San Donà, cardiologia più tecnologica: attivato il nuovo angiografo nel laboratorio di Emodinamica
All’ospedale di San Donà rinnovata la sala dedicata a coronarografie e angioplastiche, con nuove dotazioni per diagnosi e trattamenti cardiovascolari.
Nuovo passo avanti per la Cardiologia dell’ospedale di San Donà di Piave, dove è stato presentato il nuovo angiografo entrato in funzione nel Laboratorio di Emodinamica. L’intervento non si è limitato alla sostituzione dell’apparecchiatura principale, ma ha interessato l’intera sala, aggiornata nelle tecnologie e negli strumenti utilizzati ogni giorno per la diagnosi e il trattamento delle patologie cardiovascolari.

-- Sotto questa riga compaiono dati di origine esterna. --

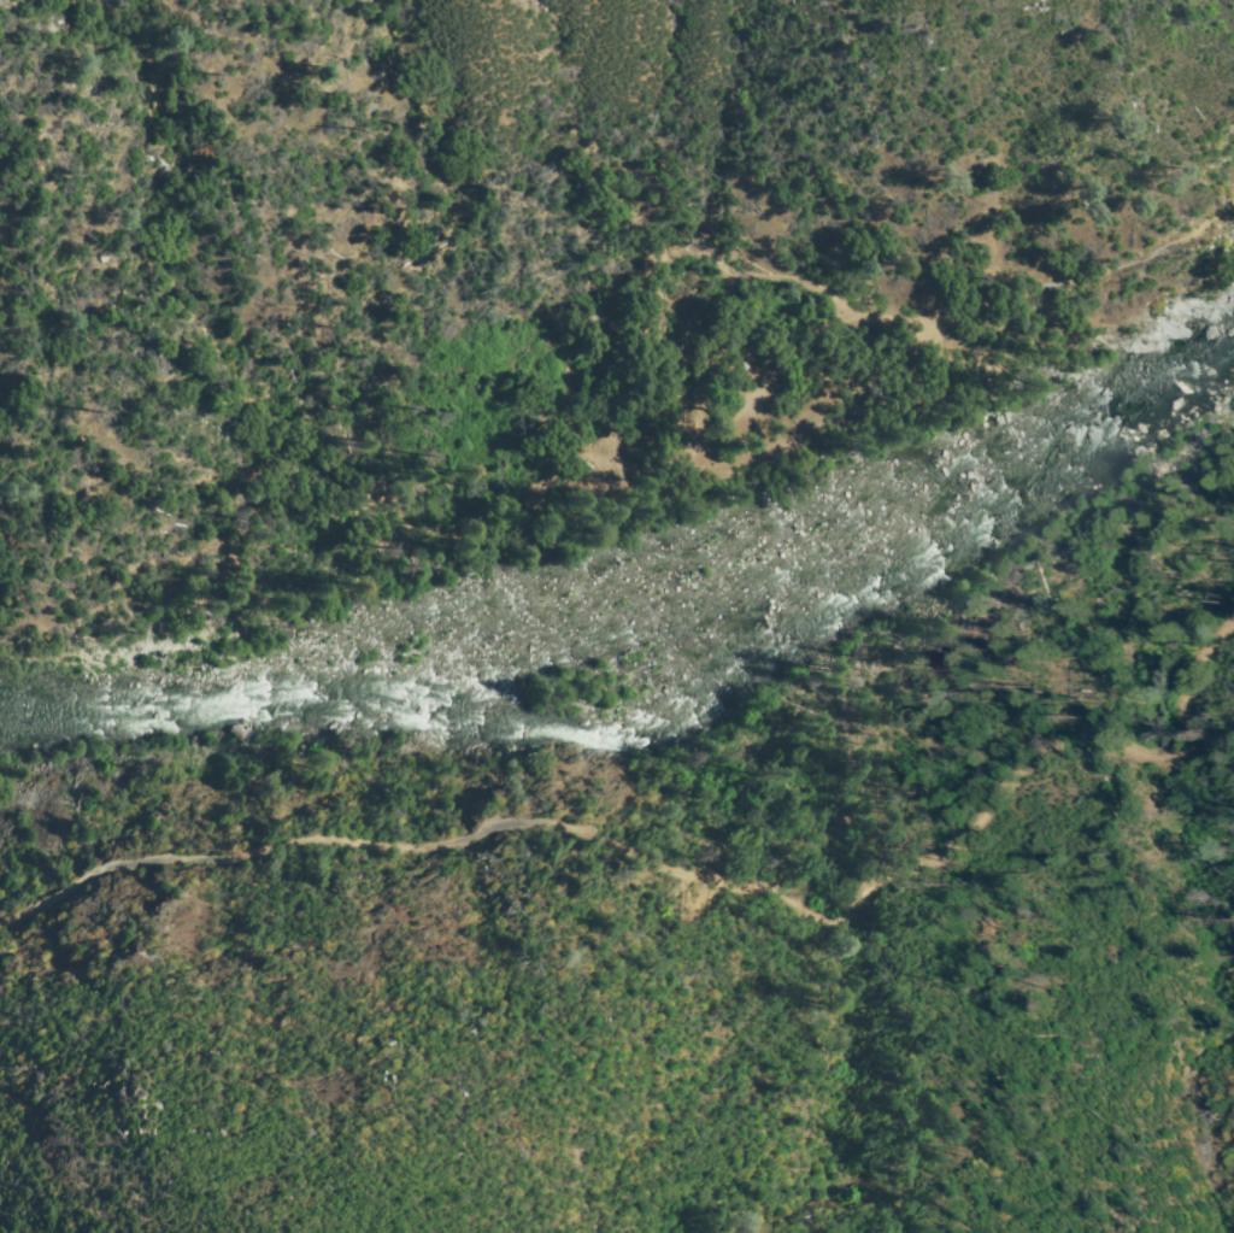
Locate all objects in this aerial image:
road: (1087, 277)
river: (664, 676)
road: (670, 863)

Alla presentazione, svolta lunedì 27 aprile, hanno partecipato il direttore generale dell’Ulss 4 Veneto Orientale Carlo Bramezza, l’assessore regionale alla sanità del Veneto Gino Gerosa, il sindaco di San Donà Alberto Teso e il direttore dell’Unità operativa complessa di Cardiologia Giovanni Turiano.
Come cambia il laboratorio
Il Laboratorio di Emodinamica è il punto in cui vengono eseguiti esami diagnostici come le coronarografie e procedure interventistiche, tra cui le angioplastiche coronariche. L’attività si sviluppa in due spazi strettamente collegati: da una parte l’area dell’angiografo, centrale durante gli interventi, dall’altra la consolle operativa dove si osservano le immagini, si effettuano le valutazioni cliniche e si predispongono i referti.
Con il nuovo assetto sono stati aggiornati anche i sistemi di monitoraggio, i dispositivi di supporto al circolo e gli strumenti per la diagnostica intracoronarica. In pratica, il rinnovo ha coinvolto tutto l’ambiente di lavoro, con un adeguamento complessivo delle dotazioni a disposizione del personale sanitario.
Tra gli aspetti evidenziati dall’Ulss c’è la qualità delle immagini radiologiche, che il nuovo angiografo è in grado di fornire ad alta definizione, con una riduzione significativa dell’esposizione alle radiazioni. Un vantaggio che riguarda sia i pazienti, per i quali diminuiscono raggi X e utilizzo del mezzo di contrasto, sia gli operatori impegnati stabilmente in sala.
Un ruolo importante è affidato anche al monitor medicale, che consente di visualizzare contemporaneamente le immagini in tempo reale e gli esami già eseguiti dal paziente. Nello stesso spazio possono comparire ecografie, Tac e parametri vitali, così da rendere più immediata la valutazione durante le procedure. È disponibile inoltre un applicativo che permette la ricostruzione digitale e la mappatura automatica dei vasi coronarici, particolarmente utile nei quadri più complessi.
La riorganizzazione ha riguardato anche l’aspetto dell’accoglienza. Nella sala è stato inserito un elemento decorativo su una parete, pensato per offrire ai pazienti un riferimento visivo più rassicurante nei momenti più delicati dell’intervento.
Investimento e numeri dell’attività
Il progetto ha un valore complessivo vicino ai 10 milioni di euro. Dopo la gara svolta nel febbraio 2025, la fornitura in service è stata assegnata a Kardia S.r.l. per una durata di 60 mesi, con possibilità di proroga per ulteriori due anni.
La formula scelta comprende non solo i dispositivi e il noleggio delle apparecchiature, ma anche assistenza tecnica, logistica e supporto informatico. Secondo l’azienda sanitaria, questo modello serve a garantire continuità nell’operatività del laboratorio e a distribuire la spesa su un arco temporale più ampio.
Il potenziamento arriva in una fase positiva per la Cardiologia sandonatese. In base al report del Programma nazionale esiti 2025 pubblicato da Agenas e riferito ai dati 2024, il reparto è stato indicato tra le strutture venete più performanti nell’ambito cardiocircolatorio.
Anche l’attività del Laboratorio di Emodinamica mostra un incremento: nel 2025 gli interventi complessivi sono stati 1.926, contro i 1.750 registrati nel 2024. Un dato che fotografa una domanda in crescita e che rende ancora più rilevante l’aggiornamento tecnologico del presidio di San Donà per il territorio del Veneto orientale.
Nel corso della presentazione, Gerosa ha richiamato l’importanza di disporre di una cardiologia interventistica moderna in un ospedale come quello di San Donà, mentre Bramezza ha inserito il rinnovo del laboratorio in una strategia più ampia dell’Ulss 4, orientata a rafforzare qualità, sicurezza e innovazione nella risposta sanitaria ai cittadini.